1. ## Back-substitution help

The answer to this system is probably really simple but the book doesn't explain it very well, so I'm asking you guys.

x+y+z=0
y=0

I'm not sure if the answer is no solution or if there is a way I can go further by maybe doing something like x+z=0-y. Any help would be much appreciated.

2. Originally Posted by learningguy
The answer to this system is probably really simple but the book doesn't explain it very well, so I'm asking you guys.

x+y+z=0
y=0

I'm not sure if the answer is no solution or if there is a way I can go further by maybe doing something like x+z=0-y. Any help would be much appreciated.
What you have is an under determined system.

If you write this as an augmented matrix you get

$\begin{bmatrix} 1 & 1 & 1 &0 \\ 0 & 1& 0 & 0 \end{bmatrix}$

Since the z column does not have a leading 1 it is you free parameter.
So lets set $z=t, \, \, t \in \mathbb{R}$
We know that $y=0$ and that $x=-z=-t$

So this gives the solution to the system as

$\begin{pmatrix} -t \\ 0 \\t\end{pmatrix} = \begin{pmatrix} -1 \\ 0 \\1\end{pmatrix}t$

So every solution to this system is one the above line.
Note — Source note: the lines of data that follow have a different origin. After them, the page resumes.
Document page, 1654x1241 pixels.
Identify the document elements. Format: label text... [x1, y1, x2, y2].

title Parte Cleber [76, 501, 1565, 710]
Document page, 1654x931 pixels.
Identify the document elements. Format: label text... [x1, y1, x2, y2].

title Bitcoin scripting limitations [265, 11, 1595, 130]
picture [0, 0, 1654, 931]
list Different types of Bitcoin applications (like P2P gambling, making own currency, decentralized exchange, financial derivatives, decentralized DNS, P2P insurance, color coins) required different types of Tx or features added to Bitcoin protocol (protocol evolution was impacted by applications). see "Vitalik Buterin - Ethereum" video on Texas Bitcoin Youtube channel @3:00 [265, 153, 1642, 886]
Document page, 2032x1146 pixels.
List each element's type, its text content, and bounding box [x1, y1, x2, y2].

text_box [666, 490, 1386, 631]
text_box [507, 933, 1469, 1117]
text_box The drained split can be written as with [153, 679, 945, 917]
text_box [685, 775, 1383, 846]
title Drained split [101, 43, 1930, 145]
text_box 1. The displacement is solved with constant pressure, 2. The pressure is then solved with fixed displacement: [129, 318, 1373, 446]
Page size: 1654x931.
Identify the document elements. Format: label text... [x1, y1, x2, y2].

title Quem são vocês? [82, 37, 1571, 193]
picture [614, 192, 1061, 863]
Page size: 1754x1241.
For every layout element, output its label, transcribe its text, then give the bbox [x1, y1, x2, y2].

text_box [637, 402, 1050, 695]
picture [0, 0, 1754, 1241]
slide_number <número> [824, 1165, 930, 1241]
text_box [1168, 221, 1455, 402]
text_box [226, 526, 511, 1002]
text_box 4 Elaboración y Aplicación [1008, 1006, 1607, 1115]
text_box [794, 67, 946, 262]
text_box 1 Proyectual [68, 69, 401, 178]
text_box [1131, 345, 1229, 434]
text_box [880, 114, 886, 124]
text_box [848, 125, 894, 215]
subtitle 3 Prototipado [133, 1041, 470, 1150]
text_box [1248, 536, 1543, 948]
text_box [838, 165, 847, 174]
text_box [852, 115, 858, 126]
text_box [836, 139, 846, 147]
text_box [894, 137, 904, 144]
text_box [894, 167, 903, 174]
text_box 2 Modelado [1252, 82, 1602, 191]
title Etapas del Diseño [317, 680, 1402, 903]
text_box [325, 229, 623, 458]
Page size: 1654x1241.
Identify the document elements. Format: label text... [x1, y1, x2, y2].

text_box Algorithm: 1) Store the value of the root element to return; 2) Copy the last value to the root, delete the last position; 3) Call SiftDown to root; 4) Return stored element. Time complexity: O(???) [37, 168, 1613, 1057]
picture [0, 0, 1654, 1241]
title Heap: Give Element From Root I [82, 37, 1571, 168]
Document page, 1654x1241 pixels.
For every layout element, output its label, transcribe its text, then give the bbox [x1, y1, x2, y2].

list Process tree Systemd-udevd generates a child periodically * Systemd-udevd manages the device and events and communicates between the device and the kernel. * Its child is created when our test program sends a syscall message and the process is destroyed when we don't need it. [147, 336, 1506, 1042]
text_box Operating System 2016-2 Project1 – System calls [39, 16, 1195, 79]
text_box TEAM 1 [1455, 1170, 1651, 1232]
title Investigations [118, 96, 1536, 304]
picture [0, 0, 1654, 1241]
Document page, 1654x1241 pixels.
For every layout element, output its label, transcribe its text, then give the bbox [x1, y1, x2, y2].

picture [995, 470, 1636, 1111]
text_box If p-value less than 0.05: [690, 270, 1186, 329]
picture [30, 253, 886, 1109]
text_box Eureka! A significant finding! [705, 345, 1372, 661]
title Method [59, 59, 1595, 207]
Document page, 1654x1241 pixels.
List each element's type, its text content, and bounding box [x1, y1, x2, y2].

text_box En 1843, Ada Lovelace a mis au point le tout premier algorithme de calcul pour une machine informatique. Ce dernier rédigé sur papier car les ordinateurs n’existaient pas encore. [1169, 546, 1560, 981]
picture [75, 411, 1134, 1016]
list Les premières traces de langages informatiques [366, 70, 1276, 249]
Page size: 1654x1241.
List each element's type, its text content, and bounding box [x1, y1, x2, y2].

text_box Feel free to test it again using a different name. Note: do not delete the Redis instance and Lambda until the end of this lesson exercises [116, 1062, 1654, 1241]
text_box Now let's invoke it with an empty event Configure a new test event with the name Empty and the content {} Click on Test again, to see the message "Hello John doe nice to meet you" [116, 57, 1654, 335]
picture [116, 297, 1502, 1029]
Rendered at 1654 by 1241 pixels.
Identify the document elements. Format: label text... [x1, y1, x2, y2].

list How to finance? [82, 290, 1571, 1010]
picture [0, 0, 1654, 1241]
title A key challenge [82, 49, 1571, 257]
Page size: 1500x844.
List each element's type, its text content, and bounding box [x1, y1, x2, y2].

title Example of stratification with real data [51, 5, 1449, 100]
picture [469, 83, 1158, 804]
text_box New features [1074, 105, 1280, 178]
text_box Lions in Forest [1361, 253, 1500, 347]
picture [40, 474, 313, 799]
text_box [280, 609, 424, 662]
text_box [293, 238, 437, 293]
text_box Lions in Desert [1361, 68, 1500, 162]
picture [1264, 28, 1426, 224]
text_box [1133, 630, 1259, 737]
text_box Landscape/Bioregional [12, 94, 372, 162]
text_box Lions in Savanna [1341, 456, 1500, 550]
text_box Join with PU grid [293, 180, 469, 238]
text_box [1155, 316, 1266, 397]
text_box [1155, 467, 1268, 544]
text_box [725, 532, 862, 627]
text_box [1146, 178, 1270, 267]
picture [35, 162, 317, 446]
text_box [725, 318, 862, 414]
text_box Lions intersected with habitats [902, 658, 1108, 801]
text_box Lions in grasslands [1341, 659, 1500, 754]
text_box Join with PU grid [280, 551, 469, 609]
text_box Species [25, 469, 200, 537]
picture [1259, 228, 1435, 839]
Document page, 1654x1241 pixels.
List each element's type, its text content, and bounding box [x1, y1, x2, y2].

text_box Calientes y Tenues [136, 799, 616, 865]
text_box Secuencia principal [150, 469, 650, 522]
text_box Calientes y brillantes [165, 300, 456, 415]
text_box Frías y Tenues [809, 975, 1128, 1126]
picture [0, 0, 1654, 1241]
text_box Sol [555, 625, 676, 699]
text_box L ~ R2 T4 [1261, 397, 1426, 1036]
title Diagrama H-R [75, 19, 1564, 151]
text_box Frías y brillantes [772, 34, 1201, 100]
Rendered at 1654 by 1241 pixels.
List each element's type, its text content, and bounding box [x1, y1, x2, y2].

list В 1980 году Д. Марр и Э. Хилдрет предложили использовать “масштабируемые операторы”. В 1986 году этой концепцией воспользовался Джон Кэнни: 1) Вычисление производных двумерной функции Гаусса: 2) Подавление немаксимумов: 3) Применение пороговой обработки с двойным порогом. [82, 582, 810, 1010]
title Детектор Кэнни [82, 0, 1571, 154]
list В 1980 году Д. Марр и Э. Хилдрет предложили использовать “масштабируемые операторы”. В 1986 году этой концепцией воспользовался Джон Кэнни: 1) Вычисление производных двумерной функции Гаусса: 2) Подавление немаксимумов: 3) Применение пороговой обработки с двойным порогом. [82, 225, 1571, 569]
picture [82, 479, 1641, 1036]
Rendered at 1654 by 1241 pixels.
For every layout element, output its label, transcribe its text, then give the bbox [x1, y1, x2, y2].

3. Thanks alot, sometimes I think I make stuff too hard after you explained I now see how the book explained it after looking through some of the examples again but it didn't make it very obvious. I have another small question too though. There is another question that wants me to solve a system.

1/2x - 1/3y = 1
-2x + 4/3y = -4

In order to solve that system I think I would have to multiply the top equation by 4 but then that would make the answer 0 = 0. Would the answer to that system be no solution?